“Le 20 Heures est une grande école d’humilité” : tel est le titre de la double page à lire dans le journal “Le Parisien” qui est dans les kiosques aujourd’hui et dans laquelle Léa Salamé a accepté de se livrer longuement. L’occasion pour celle qui est également l'animatrice de “Quelle époque !” tous les samedis soirs de revenir sur de nombreux sujets importants.
Lors de cet entretien réalisé par le journaliste médias Benoît Daragon, la présentatrice s’est confiée sur ses débuts au 20 Heures de France 2, marqués par plusieurs bourdes. “Quand on dit oui aux 20 Heures, il faut accepter d’être attendue au tournant. Et de ce point de vue là, je crois que l’on peut dire que j’ai été très attendue. Je mentirais si je disais que j’ai été insensible aux attaques. Sans doute, certaines critiques n’étaient pas infondées. Dans ces cas-là, je me tais et je travaille d’arrache-pied…”, a-t-elle expliqué.
A la question “Avez-vous regretté d’avoir accepté le 20 Heures ?”, la quadragénaire qui partage sa vie avec Raphaël Glucksmann a répondu : “J’ai douté, mais je n’ai jamais eu de regrets. En prenant ce risque professionnel, je savais que je ne faisais pas le choix de la facilité. Depuis quelques semaines, je me sens à ma place. J’ai le sentiment d’avoir été acceptée par les téléspectateurs, ils sont de plus en plus nombreux à nous suivre. Ce lien de confiance qui se crée est ma fierté”.

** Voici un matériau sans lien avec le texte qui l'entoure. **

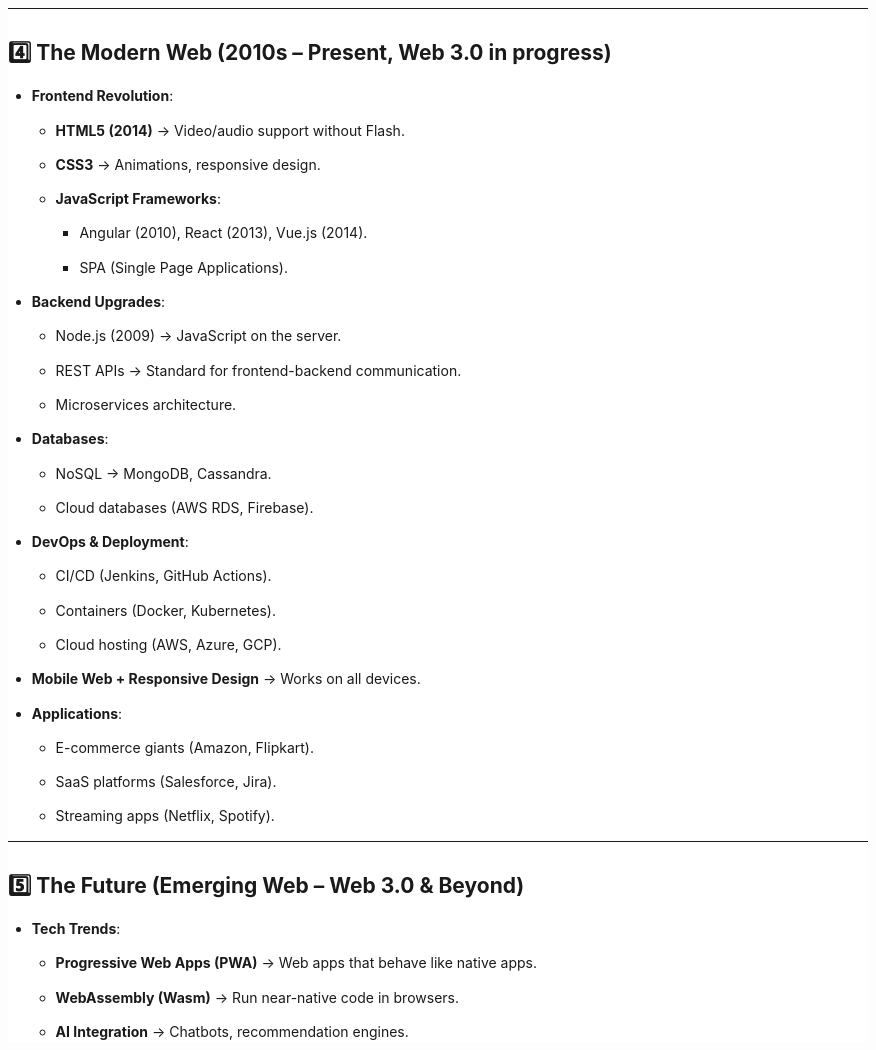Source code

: 
---

## 4️⃣ **The Modern Web (2010s – Present, Web 3.0 in progress)**

* **Frontend Revolution**:
    
    * **HTML5 (2014)** → Video/audio support without Flash.
        
    * **CSS3** → Animations, responsive design.
        
    * **JavaScript Frameworks**:
        
        * Angular (2010), React (2013), Vue.js (2014).
            
        * SPA (Single Page Applications).
            
* **Backend Upgrades**:
    
    * Node.js (2009) → JavaScript on the server.
        
    * REST APIs → Standard for frontend-backend communication.
        
    * Microservices architecture.
        
* **Databases**:
    
    * NoSQL → MongoDB, Cassandra.
        
    * Cloud databases (AWS RDS, Firebase).
        
* **DevOps & Deployment**:
    
    * CI/CD (Jenkins, GitHub Actions).
        
    * Containers (Docker, Kubernetes).
        
    * Cloud hosting (AWS, Azure, GCP).
        
* **Mobile Web + Responsive Design** → Works on all devices.
    
* **Applications**:
    
    * E-commerce giants (Amazon, Flipkart).
        
    * SaaS platforms (Salesforce, Jira).
        
    * Streaming apps (Netflix, Spotify).
        

---

## 5️⃣ **The Future (Emerging Web – Web 3.0 & Beyond)**

* **Tech Trends**:
    
    * **Progressive Web Apps (PWA)** → Web apps that behave like native apps.
        
    * **WebAssembly (Wasm)** → Run near-native code in browsers.
        
    * **AI Integration** → Chatbots, recommendation engines.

Par ailleurs, Léa Salamé, qui a fait les belles heures de la matinale de France Inter, a donné des nouvelles de son ami Nicolas Demorand. Interrogé sur son absence de l’antenne, elle a déclaré : “Il va mieux. Il est très touché par les messages des auditeurs d’Inter qui s’inquiètent de sa santé. Il doit maintenant finir de se retaper. C’est en bonne voie. Et, le connaissant, je pense qu’il a envie de reprendre le micro”.